Malaria infection rates could increase from 30 per 1,000 people to 36.
The target for lowering maternal mortality rates will be missed.
What next? The report asserts that global health progress can still get back on track if a Covid-19 vaccine can be developed quickly and distributed widely — and if countries collaborate in their pandemic response. It sets out three tasks to get the pandemic under control:
Develop diagnostics and treatments to manage the pandemic in the short term and vaccines to end it in the medium term.
Manufacture as many tests and doses as fast as possible.
Deliver these tools equitably to those who need them most.
The report warns against “vaccine nationalism” – if rich countries buy up so many vaccine doses that other countries can’t access vaccines for health workers, older people and other vulnerable groups. But six months into the pandemic, “it is not clear precisely how the world will organise a collaborative response.”

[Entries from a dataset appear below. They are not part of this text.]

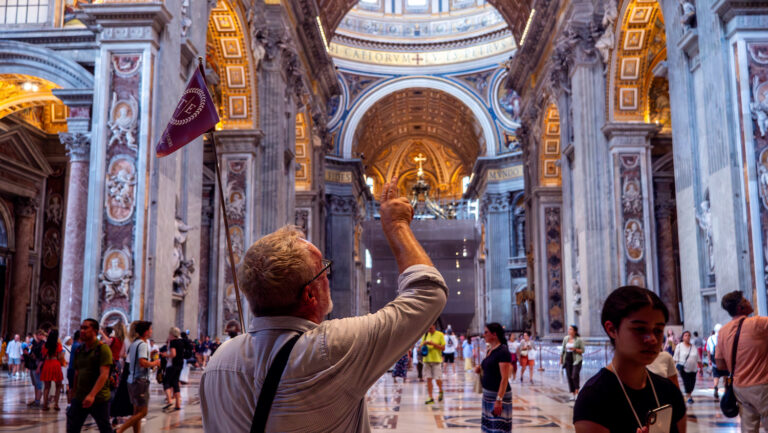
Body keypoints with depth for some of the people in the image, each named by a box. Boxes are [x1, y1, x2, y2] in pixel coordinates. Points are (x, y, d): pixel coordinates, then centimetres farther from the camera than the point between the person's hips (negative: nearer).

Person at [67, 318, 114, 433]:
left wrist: (92, 395, -29)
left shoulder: (103, 349, -11)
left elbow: (104, 375, -20)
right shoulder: (79, 350, 11)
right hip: (79, 398, 6)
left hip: (99, 398, -6)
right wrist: (73, 394, 16)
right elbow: (77, 373, 18)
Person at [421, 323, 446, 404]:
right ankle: (431, 398, 6)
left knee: (438, 379, -2)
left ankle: (440, 391, 28)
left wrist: (433, 344, -17)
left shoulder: (440, 335, -3)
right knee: (428, 379, 1)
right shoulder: (425, 335, 10)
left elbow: (443, 347, -6)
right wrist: (424, 344, -8)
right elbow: (421, 347, 15)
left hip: (436, 360, -4)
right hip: (427, 359, 4)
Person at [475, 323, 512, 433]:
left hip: (499, 394, -9)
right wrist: (480, 368, 4)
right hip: (487, 394, 9)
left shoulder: (503, 351, -16)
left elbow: (504, 378, -21)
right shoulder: (490, 350, 11)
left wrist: (499, 400, -26)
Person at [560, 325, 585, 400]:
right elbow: (563, 349, 13)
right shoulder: (565, 338, 8)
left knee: (574, 376, -16)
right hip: (567, 360, 5)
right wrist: (561, 359, 11)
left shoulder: (579, 339, -5)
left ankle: (577, 391, 4)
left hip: (576, 360, -5)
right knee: (569, 377, 4)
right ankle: (572, 394, 12)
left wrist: (574, 349, -18)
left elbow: (582, 350, -3)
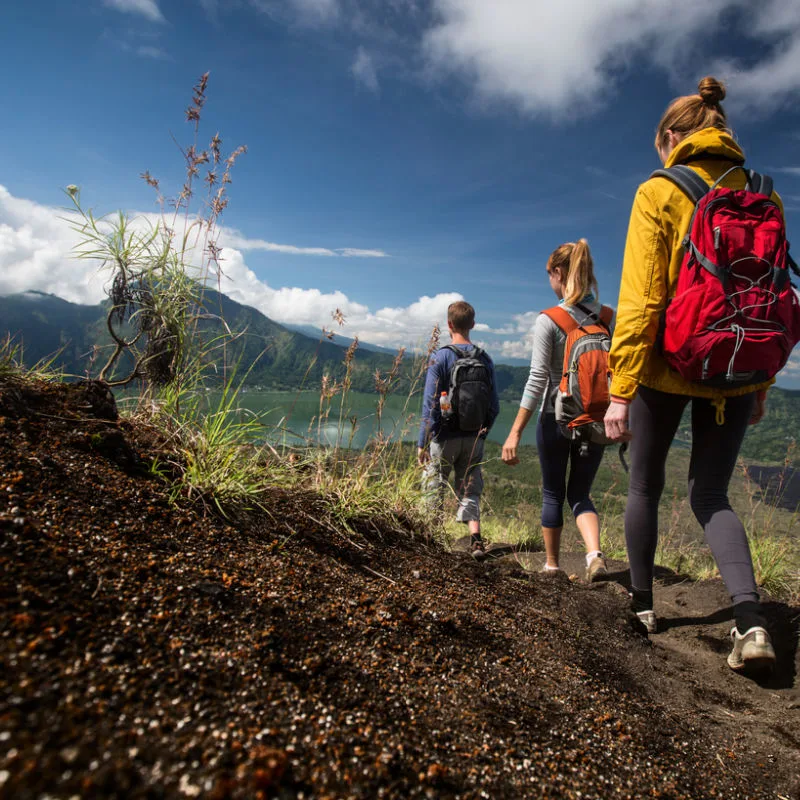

Release of the report coincided with Tuesday’s formal opening of the 75th United Nations General Assembly, which was accompanied by appeals by the World Health Organization to world leaders for a united approach to combating the virus - and $35bn to ensure global access to Covid-19 vaccines, treatments and tests.
While the UNGA had already approved an “omnibus” bill at a pre-session last Friday, pledging to advance multilateral cooperation in the quest for Covid solutions, leaders need to put their money on the table too, said the World Health Organisation in a statement.
The WHO pointed to a new report by the United Nations-convened Global Preparedness Monitoring Board (GPMB), ‘A World in Disorder’, which describes the global response so far as “a collective failure to take pandemic prevention, preparedness, and response seriously and prioritize it accordingly”:
“Countries that heeded early warnings from available data and quickly mobilized whatever emergency capacities they had were more successful in containing the virus. Early success stories include the Republic of Korea, which developed extensive, flexible health emergency capabilities following a 2015 MERS outbreak.”
The high-level report notes that spending on preparedness for future pandemics needs to increase. In fact, it would take some 500 years to spend as much on preparedness as the world is losing economically as a result of COVID-19, the report finds, using data about global economic costs of the pandemic published by the International Monetary Fund and McKinsey & Co in July 2020. The report outlines a multi-pronged strategy that global and national leaders must take to end the pandemic and head off other similar catastrophes, including:
- Strengthen global systems for health security. The report calls for governments to renew their commitment to battered multilateral systems and strengthen the WHO.
“Viruses don’t respect borders. The only way out of this devastating pandemic is along the path of collective action.” - GPMB co-Chair Gro Harlem Brundtland, also a former WHO Director General.
Investment in prevention and preparedness, including a mechanism for sustainable financing of rapid response to emerging crises, to be developed by the UN, the WHO and the international financing institutions (IFI).
Responsible vaccine allocation with national leaders, manufacturers and international organisations ensuring vaccines are allocated based on the way that they can have the most impact in stopping the pandemic, rather than based on ability to pay. The GPMB suggests each country gets an initial vaccine allocation to cover at least 2 per cent of its population, so at least, theoretically to cover healthcare workers.
The GPMB report also calls on the UN, WHO and IFI to convene a UN Summit on Global Health Security, with the aim of agreeing on an international framework for health emergency preparedness and response.